EXERCISE MATERIALS Start Marker

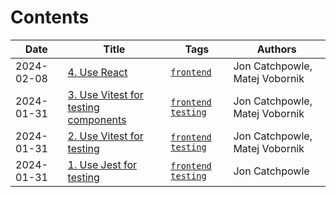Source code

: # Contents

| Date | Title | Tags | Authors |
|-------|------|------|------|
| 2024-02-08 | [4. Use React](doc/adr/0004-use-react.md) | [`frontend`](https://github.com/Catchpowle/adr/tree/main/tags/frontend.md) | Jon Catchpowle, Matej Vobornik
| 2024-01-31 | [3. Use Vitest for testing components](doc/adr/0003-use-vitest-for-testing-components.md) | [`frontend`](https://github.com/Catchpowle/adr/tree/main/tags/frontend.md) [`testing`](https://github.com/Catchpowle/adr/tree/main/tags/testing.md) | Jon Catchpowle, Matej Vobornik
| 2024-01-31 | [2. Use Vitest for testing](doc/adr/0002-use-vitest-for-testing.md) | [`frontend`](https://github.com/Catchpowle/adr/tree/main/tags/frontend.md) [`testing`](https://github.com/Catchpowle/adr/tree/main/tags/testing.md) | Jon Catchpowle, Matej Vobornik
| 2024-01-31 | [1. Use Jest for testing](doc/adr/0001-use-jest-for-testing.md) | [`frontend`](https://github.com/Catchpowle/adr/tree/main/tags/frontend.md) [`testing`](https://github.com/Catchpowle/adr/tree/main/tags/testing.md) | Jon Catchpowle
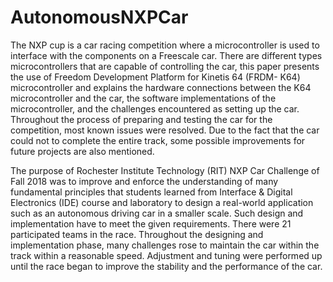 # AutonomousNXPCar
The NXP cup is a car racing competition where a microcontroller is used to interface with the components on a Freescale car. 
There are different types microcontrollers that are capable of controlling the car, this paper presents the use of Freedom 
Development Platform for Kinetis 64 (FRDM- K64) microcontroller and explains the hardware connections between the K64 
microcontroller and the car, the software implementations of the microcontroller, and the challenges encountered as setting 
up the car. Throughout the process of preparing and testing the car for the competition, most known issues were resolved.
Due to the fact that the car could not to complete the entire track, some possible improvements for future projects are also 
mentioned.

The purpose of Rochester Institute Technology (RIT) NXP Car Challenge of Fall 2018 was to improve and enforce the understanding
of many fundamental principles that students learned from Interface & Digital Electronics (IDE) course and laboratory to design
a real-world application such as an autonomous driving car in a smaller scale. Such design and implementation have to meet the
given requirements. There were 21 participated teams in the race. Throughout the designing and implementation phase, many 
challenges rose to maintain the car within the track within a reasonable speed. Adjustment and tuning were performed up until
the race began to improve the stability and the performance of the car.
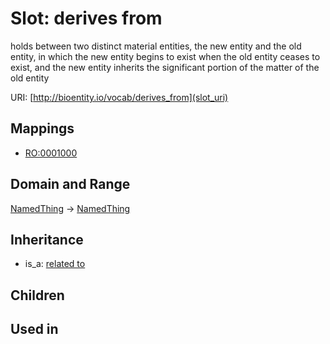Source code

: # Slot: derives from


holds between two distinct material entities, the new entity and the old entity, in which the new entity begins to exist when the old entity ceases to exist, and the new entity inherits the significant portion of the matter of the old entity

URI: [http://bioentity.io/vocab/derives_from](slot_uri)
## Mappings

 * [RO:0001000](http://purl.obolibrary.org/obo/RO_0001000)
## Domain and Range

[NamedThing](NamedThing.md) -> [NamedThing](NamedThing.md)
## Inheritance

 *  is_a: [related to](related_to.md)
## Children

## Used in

EXERCISE MATERIALS End Marker
EXERCISE MATERIALS Start Marker

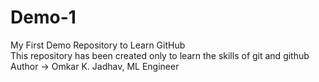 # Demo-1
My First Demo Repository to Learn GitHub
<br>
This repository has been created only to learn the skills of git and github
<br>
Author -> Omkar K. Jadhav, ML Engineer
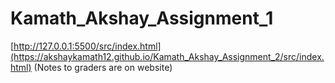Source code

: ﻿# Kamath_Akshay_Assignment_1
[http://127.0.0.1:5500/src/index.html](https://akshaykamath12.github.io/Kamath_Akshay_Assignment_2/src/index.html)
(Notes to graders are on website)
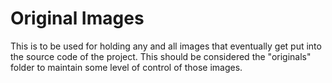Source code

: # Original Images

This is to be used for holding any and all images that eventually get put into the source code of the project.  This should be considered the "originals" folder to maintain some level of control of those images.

EXERCISE MATERIALS End Marker

== EXERCISE BRIEF ==
Look through the records above for the string "https", then copy every line that has it.

== ANSWER AREA ==
| 2024-02-08 | [4. Use React](doc/adr/0004-use-react.md) | [`frontend`](https://github.com/Catchpowle/adr/tree/main/tags/frontend.md) | Jon Catchpowle, Matej Vobornik
| 2024-01-31 | [3. Use Vitest for testing components](doc/adr/0003-use-vitest-for-testing-components.md) | [`frontend`](https://github.com/Catchpowle/adr/tree/main/tags/frontend.md) [`testing`](https://github.com/Catchpowle/adr/tree/main/tags/testing.md) | Jon Catchpowle, Matej Vobornik
| 2024-01-31 | [2. Use Vitest for testing](doc/adr/0002-use-vitest-for-testing.md) | [`frontend`](https://github.com/Catchpowle/adr/tree/main/tags/frontend.md) [`testing`](https://github.com/Catchpowle/adr/tree/main/tags/testing.md) | Jon Catchpowle, Matej Vobornik
| 2024-01-31 | [1. Use Jest for testing](doc/adr/0001-use-jest-for-testing.md) | [`frontend`](https://github.com/Catchpowle/adr/tree/main/tags/frontend.md) [`testing`](https://github.com/Catchpowle/adr/tree/main/tags/testing.md) | Jon Catchpowle
[http://127.0.0.1:5500/src/index.html](https://akshaykamath12.github.io/Kamath_Akshay_Assignment_2/src/index.html)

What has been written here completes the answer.